Paul is telling those reading this letter that he had a deep seated love for them and instead of making any demands of them for their well being, he and his fellow co-workers in the gospel worked hard to provide for themselves in an effort to not hinder the Gospel. One thing that stands out in this passage is the tender language Paul uses; it is of a familial nature as he refers to a nursing mother and her children. Paul was reminding them of how they lived among them so that they could love one another in a very similar manner. Now we will review what Paul had to say in 1 Thessalonians 1:5, “Because our gospel came to you not only in word, but also in power and in the Holy Spirit and with full conviction. You know what kind of men we proved to be among you for your sake.” (1 Thessalonians 1:5, ESV) What kind of men were they, well Paul told us; they were gentle, affectionately desirous of them for the sake of the Gospel and hard working.
Bringing It All Together
Dr. Michael Mitchell in chapter eleven of his work Leading, Teaching, and Making Disciples puts great emphasis on this familial language. Not necessarily this passage in particular but of the language of the New Testament as a whole. In the New Testament there are many different ways that believers are referred to: slaves, sons/daughters, soldiers, and the list goes on. But the language use the most is based around the nature of a family with God as our Father and Christ as our brother, the first born and we are co-heirs with him.
In gaining a better understanding of this family dynamic is helping I relate to my children, when the atmosphere is filled with love and understanding things tend to go a whole lot smoother. On the flip side is when I begin to come frustrated with a situation and my voice escalates the demeanor of the entire family changes and it seems like less is accomplished; or what is accomplished is not to the quality or standard as could have been in a different setting. Just like with any family each person has a role to play; they are not all glamorous but they all serve a purpose. When we do as we ought to because of our standing in the family it brings glory to our Father, while allowing us to be effective.

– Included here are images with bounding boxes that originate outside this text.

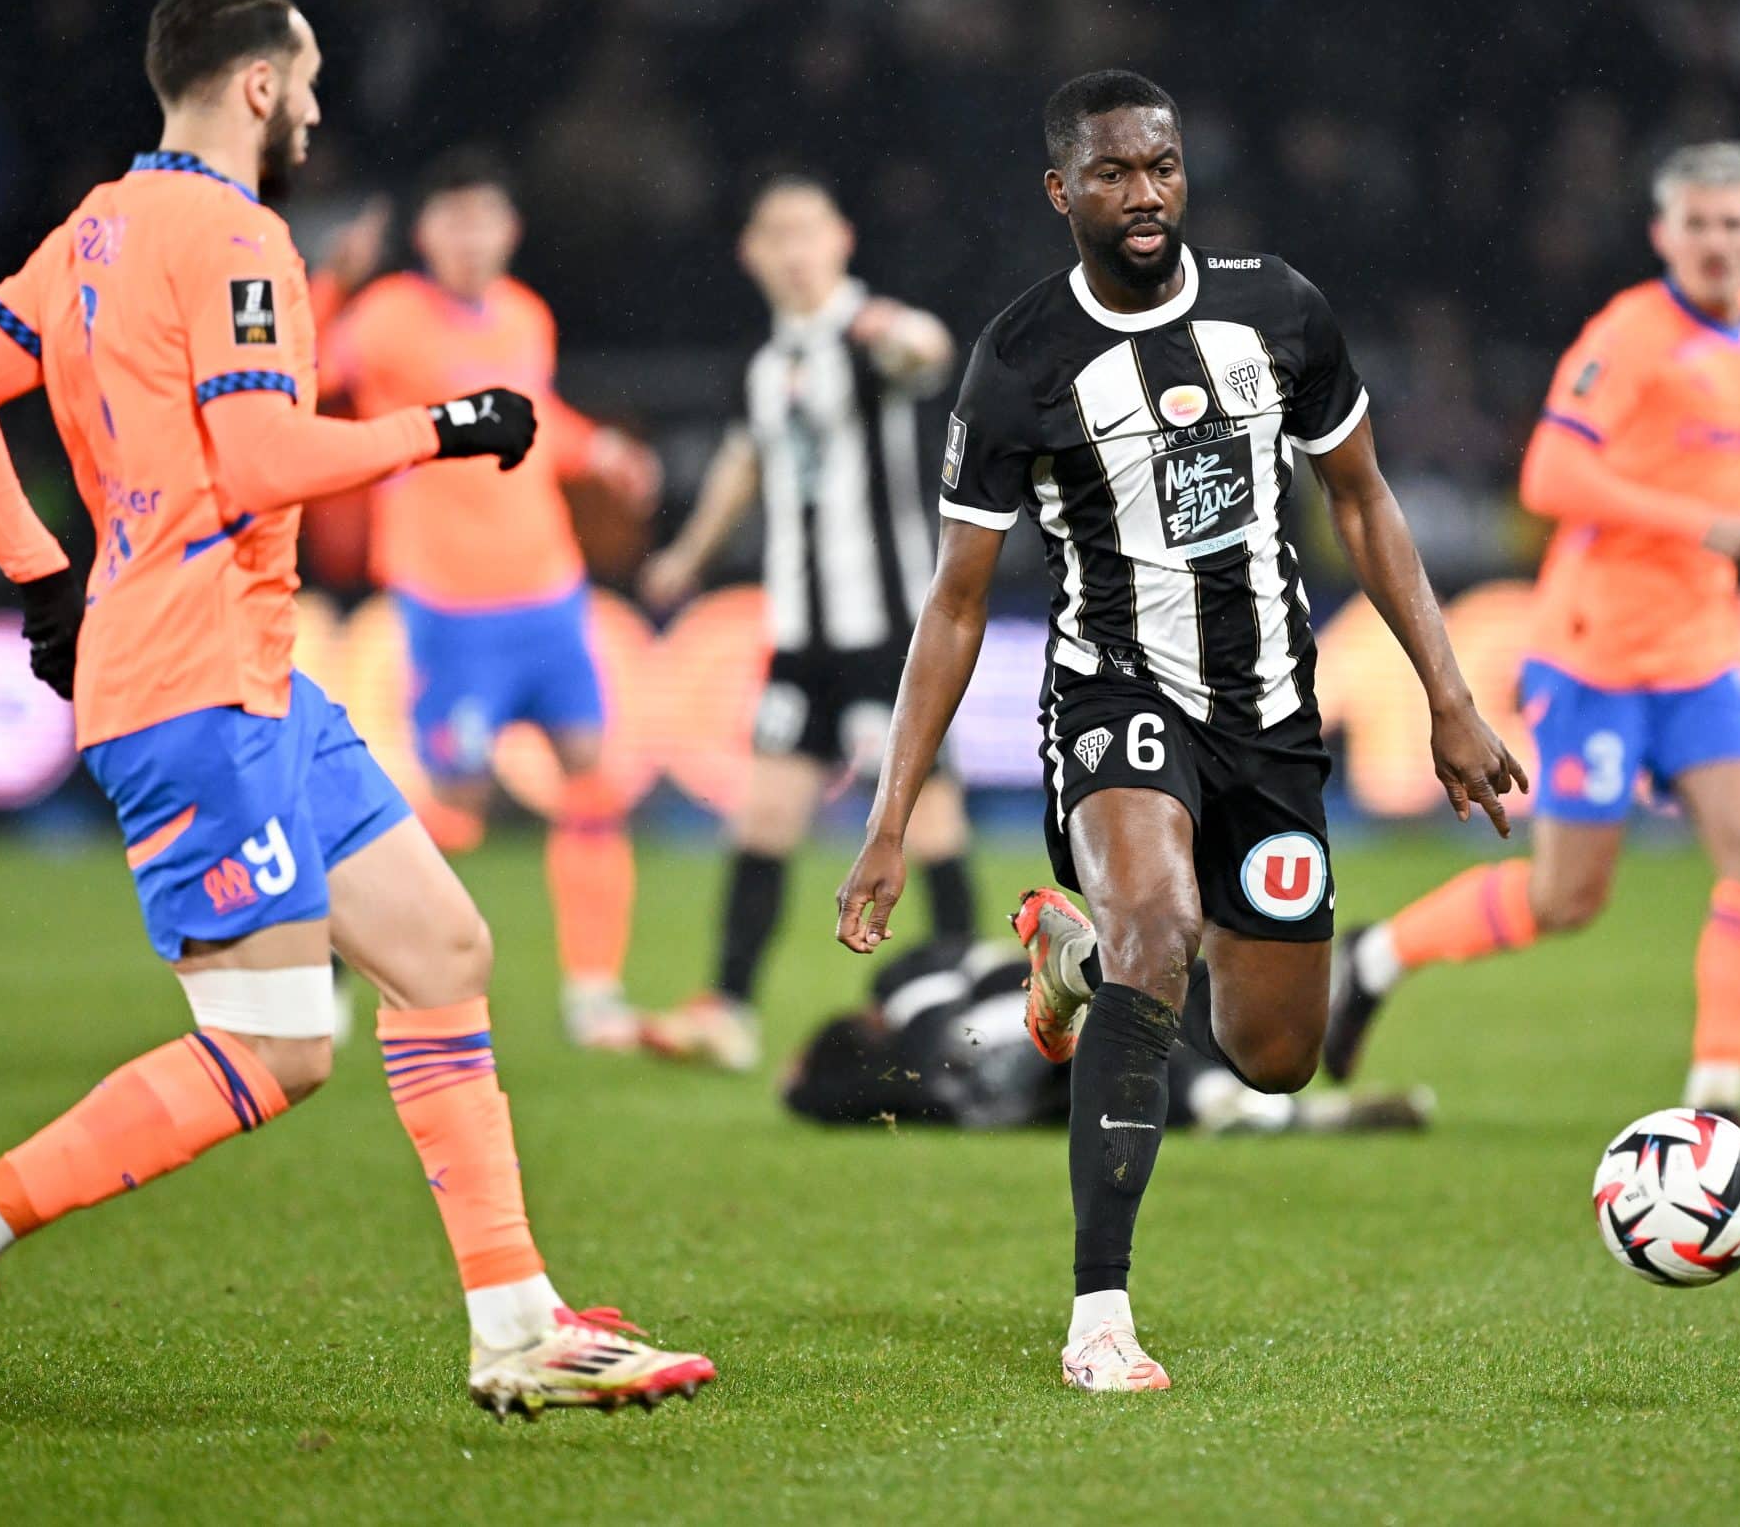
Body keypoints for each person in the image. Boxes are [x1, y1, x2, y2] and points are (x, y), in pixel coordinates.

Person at [0, 0, 711, 1425]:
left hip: (249, 674)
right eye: (307, 80)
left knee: (444, 945)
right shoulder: (239, 235)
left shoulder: (91, 231)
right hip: (195, 684)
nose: (318, 108)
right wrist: (441, 427)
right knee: (276, 1048)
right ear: (258, 83)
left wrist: (43, 577)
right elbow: (260, 463)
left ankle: (517, 1319)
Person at [833, 71, 1525, 1392]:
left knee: (1274, 1055)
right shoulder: (1022, 360)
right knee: (1159, 931)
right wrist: (885, 820)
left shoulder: (1279, 309)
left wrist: (1447, 695)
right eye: (1111, 174)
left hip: (1269, 717)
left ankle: (1074, 965)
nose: (1142, 193)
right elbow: (957, 602)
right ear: (1061, 192)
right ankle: (1100, 1311)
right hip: (1115, 696)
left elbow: (1365, 503)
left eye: (1160, 166)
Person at [1323, 142, 1740, 1179]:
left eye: (1733, 224)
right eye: (1695, 224)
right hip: (1596, 653)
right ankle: (1375, 960)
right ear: (1664, 236)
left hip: (1700, 656)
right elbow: (1550, 471)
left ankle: (1716, 1101)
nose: (1715, 242)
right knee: (1568, 898)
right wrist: (1686, 520)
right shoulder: (1627, 336)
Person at [319, 147, 660, 1050]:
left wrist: (600, 452)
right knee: (456, 804)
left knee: (593, 776)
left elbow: (536, 415)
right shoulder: (385, 316)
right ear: (424, 232)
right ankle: (333, 947)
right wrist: (330, 285)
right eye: (452, 220)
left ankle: (594, 991)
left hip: (548, 597)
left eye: (486, 219)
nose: (471, 238)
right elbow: (300, 378)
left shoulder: (524, 315)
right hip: (450, 608)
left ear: (510, 230)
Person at [637, 173, 978, 1071]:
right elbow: (745, 462)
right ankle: (732, 1011)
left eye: (807, 231)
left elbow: (927, 352)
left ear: (841, 240)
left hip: (891, 634)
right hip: (800, 638)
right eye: (774, 234)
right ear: (751, 254)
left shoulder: (869, 336)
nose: (792, 250)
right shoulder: (768, 363)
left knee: (928, 825)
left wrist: (907, 332)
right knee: (763, 818)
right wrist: (687, 557)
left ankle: (977, 1014)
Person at [782, 928, 1433, 1137]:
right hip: (1019, 1026)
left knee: (1124, 1074)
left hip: (1001, 1078)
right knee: (1138, 1020)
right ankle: (1249, 1092)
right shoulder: (909, 986)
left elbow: (817, 1097)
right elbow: (998, 964)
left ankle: (1251, 1104)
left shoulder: (904, 1070)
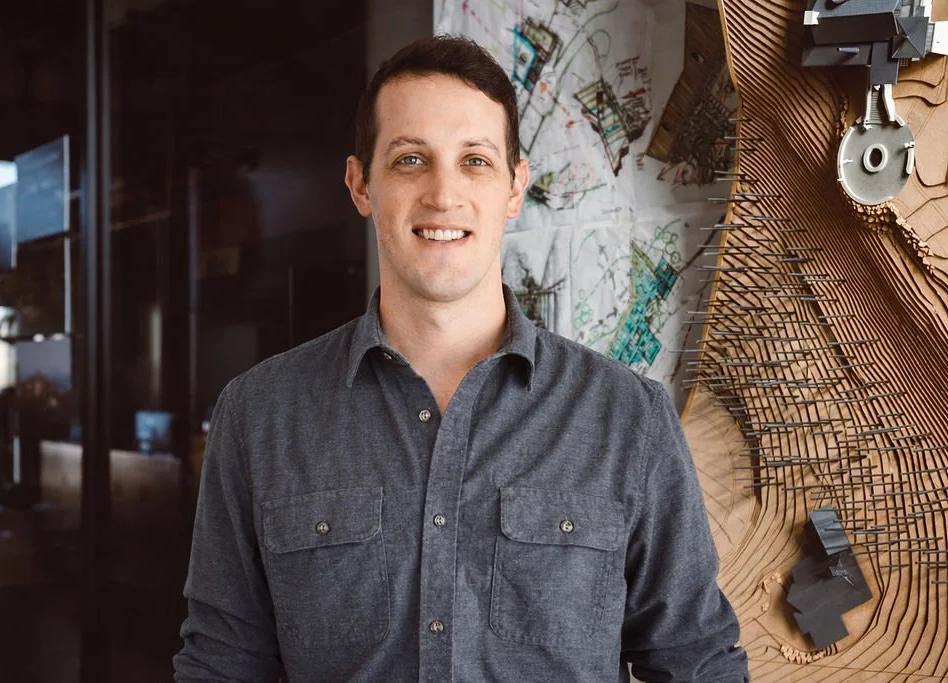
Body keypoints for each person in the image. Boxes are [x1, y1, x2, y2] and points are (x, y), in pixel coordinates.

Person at [174, 35, 749, 682]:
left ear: (514, 187)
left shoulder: (629, 418)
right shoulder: (259, 415)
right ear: (361, 185)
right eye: (410, 159)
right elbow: (220, 664)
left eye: (474, 160)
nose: (443, 194)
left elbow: (699, 663)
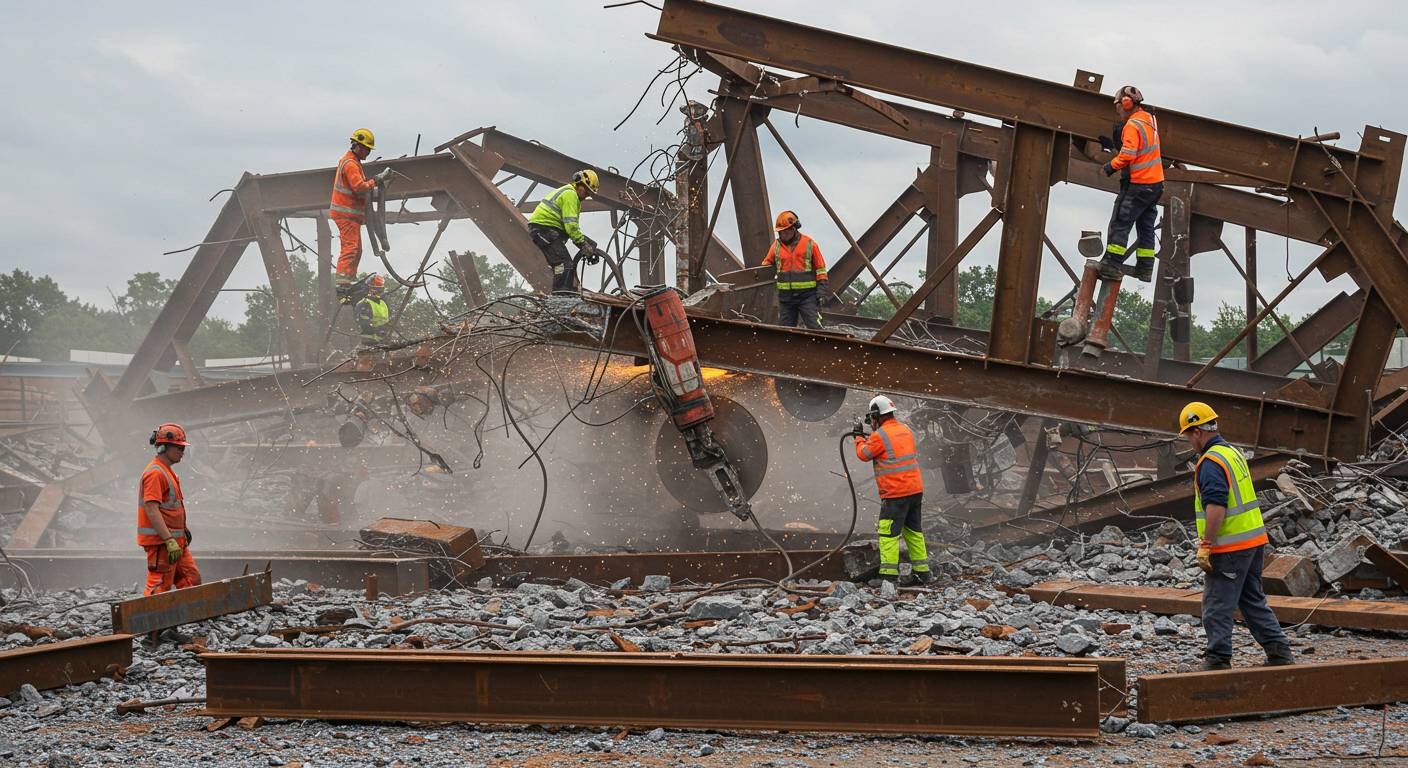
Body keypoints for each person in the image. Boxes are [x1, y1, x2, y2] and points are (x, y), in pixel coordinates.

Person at [1179, 401, 1294, 670]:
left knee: (1217, 604)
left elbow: (1217, 505)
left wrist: (1206, 544)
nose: (1188, 442)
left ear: (1197, 431)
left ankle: (1217, 660)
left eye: (1188, 435)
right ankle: (1279, 653)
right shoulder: (1232, 453)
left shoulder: (1210, 462)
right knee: (1252, 600)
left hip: (1230, 547)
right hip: (1253, 542)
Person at [853, 395, 930, 585]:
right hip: (914, 490)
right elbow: (890, 449)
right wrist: (869, 437)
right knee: (913, 532)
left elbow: (864, 454)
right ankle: (922, 573)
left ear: (877, 415)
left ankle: (888, 576)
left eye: (872, 417)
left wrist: (857, 438)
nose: (871, 422)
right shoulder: (905, 429)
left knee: (888, 534)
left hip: (896, 493)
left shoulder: (880, 435)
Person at [1097, 86, 1164, 283]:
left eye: (1118, 105)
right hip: (1156, 185)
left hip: (1140, 184)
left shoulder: (1132, 126)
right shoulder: (1150, 120)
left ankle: (1111, 264)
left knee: (1120, 221)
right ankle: (1145, 268)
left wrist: (1110, 166)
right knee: (1145, 226)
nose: (1117, 110)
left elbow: (1128, 154)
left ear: (1126, 103)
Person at [137, 423, 201, 596]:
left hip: (175, 541)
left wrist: (182, 531)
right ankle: (149, 619)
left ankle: (189, 615)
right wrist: (168, 539)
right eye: (179, 448)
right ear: (164, 447)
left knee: (191, 580)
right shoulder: (155, 473)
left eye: (183, 447)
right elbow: (152, 509)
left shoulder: (168, 472)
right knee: (159, 586)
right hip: (162, 543)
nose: (182, 452)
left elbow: (171, 508)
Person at [330, 128, 392, 302]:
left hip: (351, 215)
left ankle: (348, 281)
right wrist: (376, 180)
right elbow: (358, 187)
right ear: (357, 146)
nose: (367, 152)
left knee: (357, 249)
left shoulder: (354, 163)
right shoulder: (350, 164)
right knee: (350, 248)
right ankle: (342, 287)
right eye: (366, 149)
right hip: (345, 214)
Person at [527, 169, 603, 293]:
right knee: (563, 264)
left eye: (589, 193)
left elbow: (570, 229)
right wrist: (583, 244)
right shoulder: (570, 195)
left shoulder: (571, 195)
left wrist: (588, 245)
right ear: (579, 184)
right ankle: (560, 296)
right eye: (586, 191)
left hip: (548, 230)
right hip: (544, 230)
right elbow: (571, 226)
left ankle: (564, 291)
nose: (586, 195)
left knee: (567, 262)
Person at [762, 210, 828, 329]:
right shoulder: (776, 246)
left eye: (786, 232)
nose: (783, 235)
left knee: (816, 328)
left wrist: (821, 291)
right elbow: (766, 265)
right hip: (786, 298)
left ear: (794, 229)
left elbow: (821, 269)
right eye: (781, 232)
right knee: (785, 332)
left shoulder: (810, 244)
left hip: (807, 297)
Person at [355, 274, 390, 345]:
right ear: (368, 289)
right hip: (369, 341)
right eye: (374, 290)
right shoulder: (364, 304)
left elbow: (387, 320)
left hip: (383, 341)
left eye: (379, 290)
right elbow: (364, 325)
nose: (377, 293)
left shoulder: (383, 303)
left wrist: (388, 329)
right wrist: (380, 331)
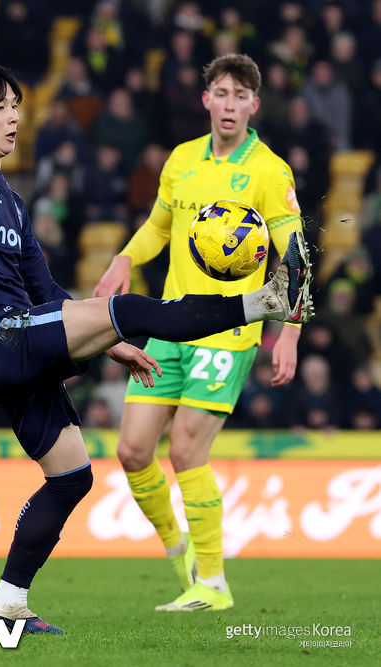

Going back to the stories I referenced in the beginning we can see that God can take and use any situation He please for effective action. In Numbers 22 God chooses to use a donkey to keep Balaam from going forward with his wrongful actions. Since God has already set in place for us the things He wishes for us to accomplish we can trust Romans 8:28 when Paul says “God works all things together for who love him and are called according to his purpose.” (my mix from several different translations over the years). If these principles were taken seriously the church would feel like home; when I say the church I am not merely referring to the building it plays its part, I more specifically mean the people. In the end when everyone serves the function they were created for there is harmony and love has room to grow, while productivity and relationships have the chance to grow simultaneously. What has God called you to, and how are you responding? If you need to change course so that you are fulfilling the position that God has specifically called you to, do so and see the difference it will make in your life.